Gates vs. seniority, Ravitch

Improving education is the most important thing we can do for our country’s economy, Bill Gates told Newsweek’s Jonathan Alter after a speech to the Council of Chief State School Officers.

How can we raise student achievement in a time of austerity? Stop paying teachers more for seniority alone, Gates says.

Like master’s degrees for teachers and smaller class sizes, seniority pay, Gates says, has “little correlation to student achievement.”

. . . Gates favors a system where pay and promotion are determined not just by improvement in student test scores (an idea savaged by teachers’ unions) but by peer surveys, student feedback (surprisingly predictive of success in the classroom), video reviews and evaluation by superiors. In this approach, seniority could be a factor, but not the only factor.

Gates’ biggest adversary now is Diane Ravitch, who distrusts rich businessmen trying to shape education policy, writes Alter.

When I asked Gates about Ravitch, you could see the Micro-hard hombre who once steamrolled software competitors: “Does she like the status quo? Is she sticking up for decline? Does she really like 400-page [union] contracts? Does she think all those ‘dropout factories’ are lovely?
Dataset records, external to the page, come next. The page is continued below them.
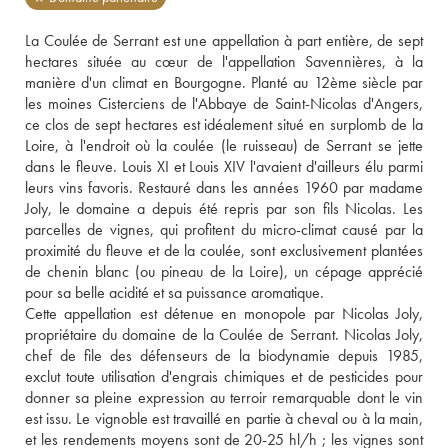
La Coulée de Serrant est une appellation à part entière, de sept 
hectares située au cœur de l'appellation Savennières, à la 
manière d'un climat en Bourgogne. Planté au 12ème siècle par 
les moines Cisterciens de l'Abbaye de Saint-Nicolas d'Angers, 
ce clos de sept hectares est idéalement situé en surplomb de la 
Loire, à l'endroit où la coulée (le ruisseau) de Serrant se jette 
dans le fleuve. Louis XI et Louis XIV l'avaient d'ailleurs élu parmi 
leurs vins favoris. Restauré dans les années 1960 par madame 
Joly, le domaine a depuis été repris par son fils Nicolas. Les 
parcelles de vignes, qui profitent du micro-climat causé par la 
proximité du fleuve et de la coulée, sont exclusivement plantées 
de chenin blanc (ou pineau de la Loire), un cépage apprécié 
pour sa belle acidité et sa puissance aromatique. 
Cette appellation est détenue en monopole par Nicolas Joly, 
propriétaire du domaine de la Coulée de Serrant. Nicolas Joly, 
chef de file des défenseurs de la biodynamie depuis 1985, 
exclut toute utilisation d'engrais chimiques et de pesticides pour 
donner sa pleine expression au terroir remarquable dont le vin 
est issu. Le vignoble est travaillé en partie à cheval ou à la main, 
et les rendements moyens sont de 20-25 hl/h ; les vignes sont 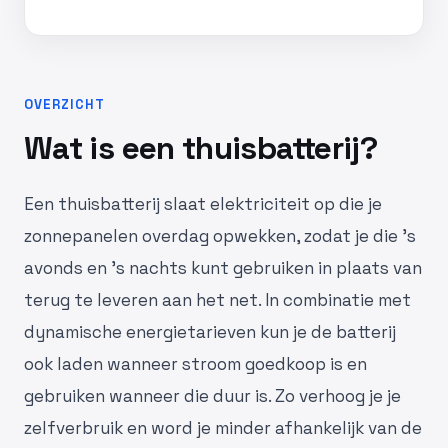
OVERZICHT
Wat is een thuisbatterij?
Een thuisbatterij slaat elektriciteit op die je
zonnepanelen overdag opwekken, zodat je die 's
avonds en 's nachts kunt gebruiken in plaats van
terug te leveren aan het net. In combinatie met
dynamische energietarieven kun je de batterij
ook laden wanneer stroom goedkoop is en
gebruiken wanneer die duur is. Zo verhoog je je
zelfverbruik en word je minder afhankelijk van de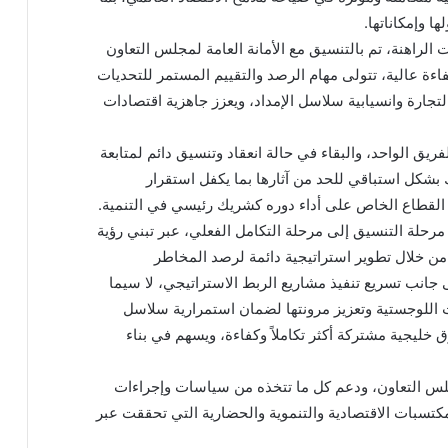
 وإمكاناتها.
لراهنة، تم بالتنسيق مع الأمانة العامة لمجلس التعاون
ءة عالية، تتولى مهام الرصد والتقييم المستمر للتحديات
تجارة وانسيابية سلاسل الإمداد، ويعزز جاهزية اقتصادات
فريق الواحد، والبقاء في حالة انعقاد وتنسيق دائم لمتابعة
ك بشكل استباقي للحد من آثارها بما يكفل استقرار
ة القطاع الخاص على أداء دوره كشريك رئيسي في التنمية.
مرحلة التنسيق إلى مرحلة التكامل الفعلي، عبر تبني رؤية
 من خلال تطوير استراتيجية دائمة لرصد المخاطر
 جانب تسريع تنفيذ مشاريع الربط الاستراتيجي، لا سيما
ات اللوجستية وتعزيز مرونتها لضمان استمرارية سلاسل
وق خليجية مشتركة أكثر تكاملاً وكفاءة، ويسهم في بناء
لس التعاون، ودعم كل ما تتخذه من سياسات وإجراءات
كتسبات الاقتصادية والتنموية والحضارية التي تحققت عبر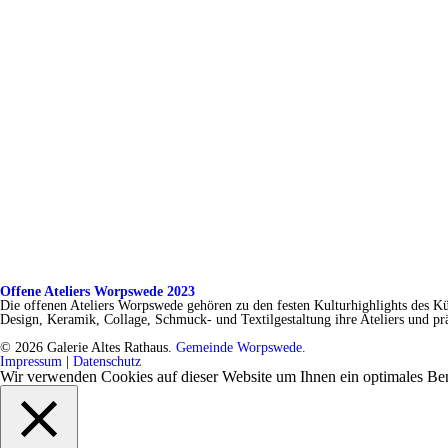
Offene Ateliers Worpswede 2023
Die offenen Ateliers Worpswede gehören zu den festen Kulturhighlights des K
Design, Keramik, Collage, Schmuck- und Textilgestaltung ihre Ateliers und präs
© 2026 Galerie Altes Rathaus.
Gemeinde Worpswede.
Impressum
|
Datenschutz
Wir verwenden Cookies auf dieser Website um Ihnen ein optimales Be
If there’s some other magic way to reduce the dropout rate, we’re all ears.”

Ravitch critiques Gates on Bridging Differences.

On Dropout Nation, Rishawn Biddle asks: When will Diane Ravitch get her brain back?

Jay P. Greene piles on too, accusing Ravitch of selective and misleading use of evidence and intellectual dishonesty.  He links to Rebutting Ravitch by Whitney Tilson.